Learning Resources for Software Engineering Students »
HTTPS is the end-to-end encryption on data on top of HTTP to prevent network sniffing (eavesdropping data packets). In this tutorial, we will cover four questions to have a better understanding of https. The questions are:
The web application usually runs over IP network, which is vulnerable to network sniffing. The old HTTP transmits data packets in plain text and if the network is sniffed, the sniffer can see confidential information in the data packets such as the password or session tokens. Here are some examples on how a plain text could be sniffed.
On public free wifi, a Wifi adapter in monitor mode would be able to capture all the ongoing packets to and from the wifi access point, regardless of its destination. If the traffic is transmitted over HTTP, the data sent over wifi is in plain text and the session token and password can be stolen. One famous example would be Firesheep, a Firefox plugin to sniff session token used in websites such as Facebook. This has made Facebook change its default protocol from HTTP to HTTPS
Our network packets usually travel through switches and routers around the globe to reach the destination. Any one of them, if compromised, could expose our network traffic to the sniffer. Network tap is an example of a device used to sniff network traffic.
Our Internet architecture relies on DNS for domain name and IP mapping and ARP for MAC address and IP mapping. None of the above is built with security in mind. Common attacks such as DNS cache poisoning or ARP poisoning could redirect your traffic for monitoring.
All in all, the Internet architecture that we rely on for network transmission is very vulnerable to network sniffing. If we were to use HTTP, which transmits packets in plain text, no confidentiality could be guaranteed for our web application. Therefore, we need to use HTTPS as an end to end encryption to secure our network packets.
As aforementioned, our network is not secure, so how could HTTPS help? HTTPS is built on top of HTTP with the addition of SSL to encrypt the plain text message. The purpose of this encryption is to make sure only client and the server could decrypt the message with required keys, and sniffer cannot decrypt packets even though they may sniff packets.
There are mainly 3 encryption algorithms used in HTTPS, namely RSA, Diffie Hellman and Elliptic Curve Algorithm. They are more thoroughly explained in Introduction to Cryptography section. These algorithms prevent sniffers from decrypting packets without knowing the keys used because the best attack algorithms known at the moment run in sub-exponential time. Therefore, the attack is believed to be computationally infeasible when the keysize is large enough (e.g. 2048 bits for RSA), though it is not mathematically proven.
Thus, by using https, we can be sure that even though our network packets are transmitted over an insecure network, sniffers cannot understand the content of our encrypted packets.
Besides providing secure network traffic, HTTPS also provides server validation through Certificate Authority (CA) architecture. A detailed explanation on CA is here . In short, CA works by issuing the server a digital certificate that can only be produced by CA. When the server sends its digital certificate to the client, client browsers verify the digital certificate with CA to check whether the server is indeed the intended server. To obtain such digital certificate, the server needs to apply to CA and CA will verify the server before issuing the digital certificate.
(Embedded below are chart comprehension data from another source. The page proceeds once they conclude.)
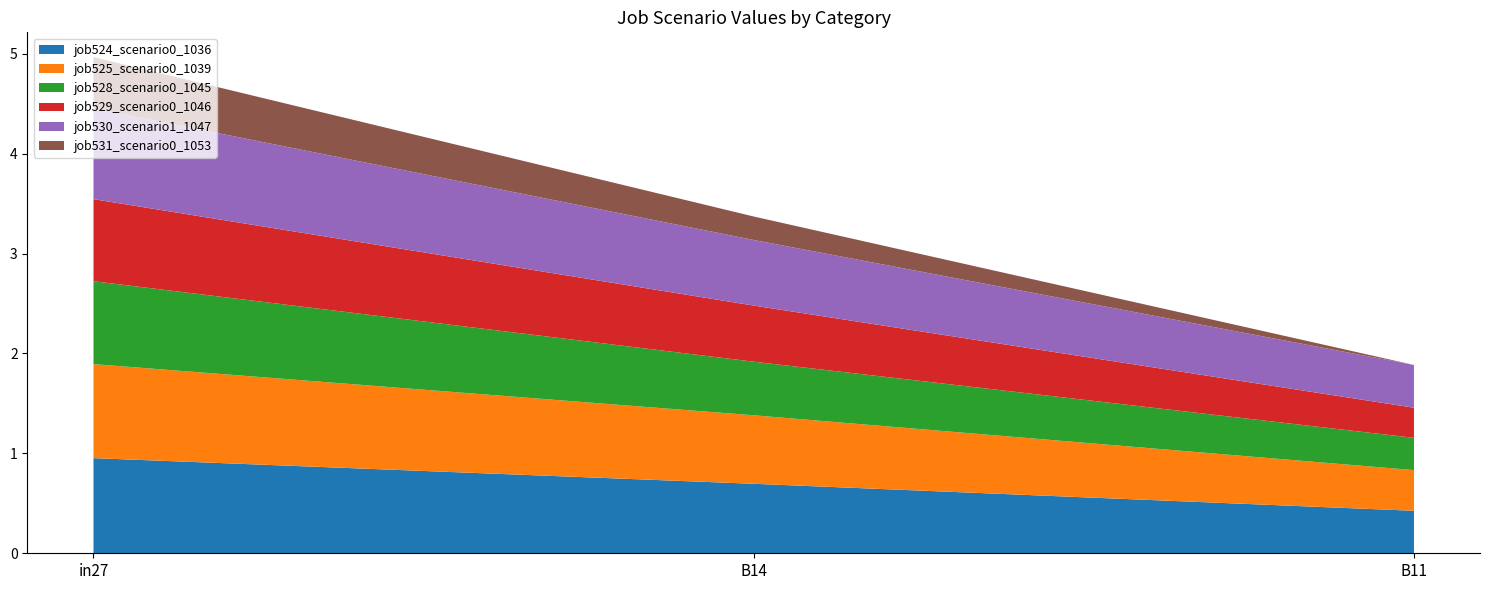

Reading left to right, list all the values displayed in this chart.

job524_scenario0_1036: in27=1.0	B14=0.7	B11=0.4
job525_scenario0_1039: in27=0.9	B14=0.7	B11=0.4
job528_scenario0_1045: in27=0.8	B14=0.5	B11=0.3
job529_scenario0_1046: in27=0.8	B14=0.6	B11=0.3
job530_scenario1_1047: in27=0.9	B14=0.7	B11=0.4
job531_scenario0_1053: in27=0.5	B14=0.2	B11=0.0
In order set up HTTPS on your server, you would need to have:
However, most CAs are not free of charge. One free initiative to provide free domain validation certificates is Lets Encrypt.
Up to this moment, it seems that nothing could go wrong with HTTPS. However, in real life, there could be weakness on the implementation of HTTPS.
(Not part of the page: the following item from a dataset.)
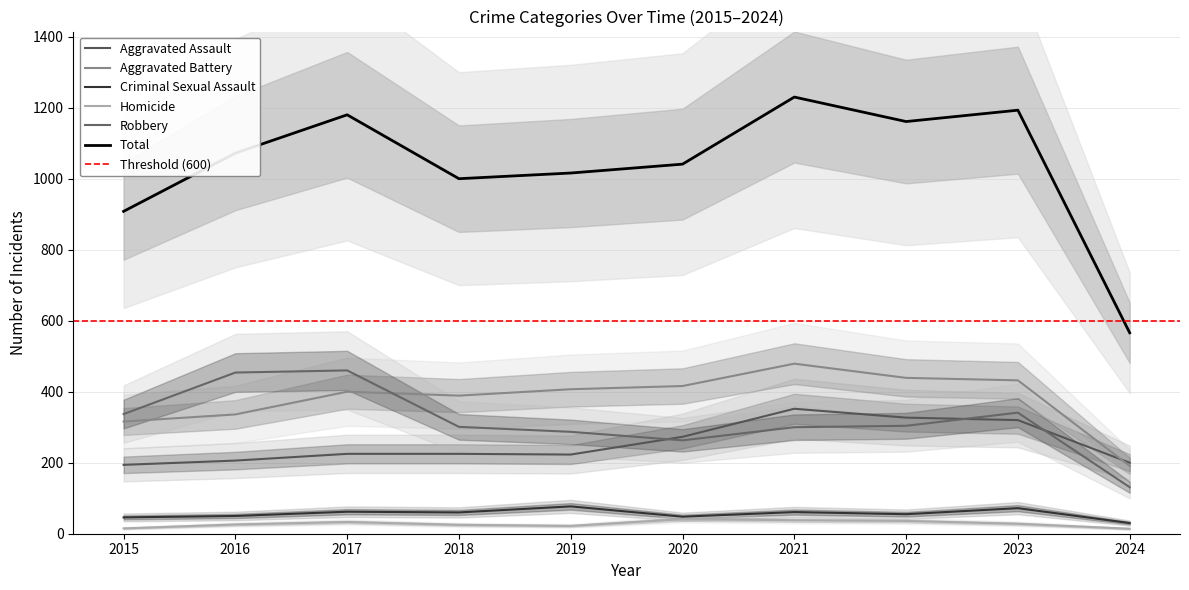

True or false: Homicide and Aggravated Battery cross at least once.

False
As aforementioned, Certificate Authority (CA) signs a digital certificate provided by the server to prove the identity of the server. However, in the real-world implementation, the CA does not sign the digital certificate directly, rather CA signs the fixed length hashed digest of the digital certificate for efficiency. This introduces the possibility of two different digital certificates with the same hashed digest. Thus, if the attackers manage to forge a fake digital certificate with the same hashed digest of another valid digital certificate, the browser would trust the attackers server and all the servers signed by the attackers. This loophole occurs with SHA-1 hashing algorithm and SHA-1 is no longer used in HTTPS after 2016. In 2017, Google has announced an algorithm to forge a duplicated SHA-1 hash and the report is here. A more detailed explanation of this problem is found here.
During the cipher suite negotiation process of HTTPS, client and server send each other in plain text the HTTPS standard they support and the most secure standard is chosen to be used. However, this can be exploited for HTTPS downgrade by a man in the middle attack. The man in the middle could send forged cipher suite negotiation to both server and client to indicate the maximum security supported is only 512 bits Diffie Hellman and trick server and client to encrypt with 512 bits Diffie Hellman. At the moment, without knowing the keys, 512 bits Diffie Hellman algorithm could be decrypted with sufficient resources. A more detailed description could be found here
HTTPS provides security to a web application. If the web application requires secure network traffic (e.g. online banking), HTTPS should be implemented. However, servers usually need to pay for the digital certificate used by HTTPS. Also, the additional layer of encryption and decryption adds overhead to network traffic (though the impact is not significant). If secure network traffic is not required (e.g. University home page), HTTPS may not be used.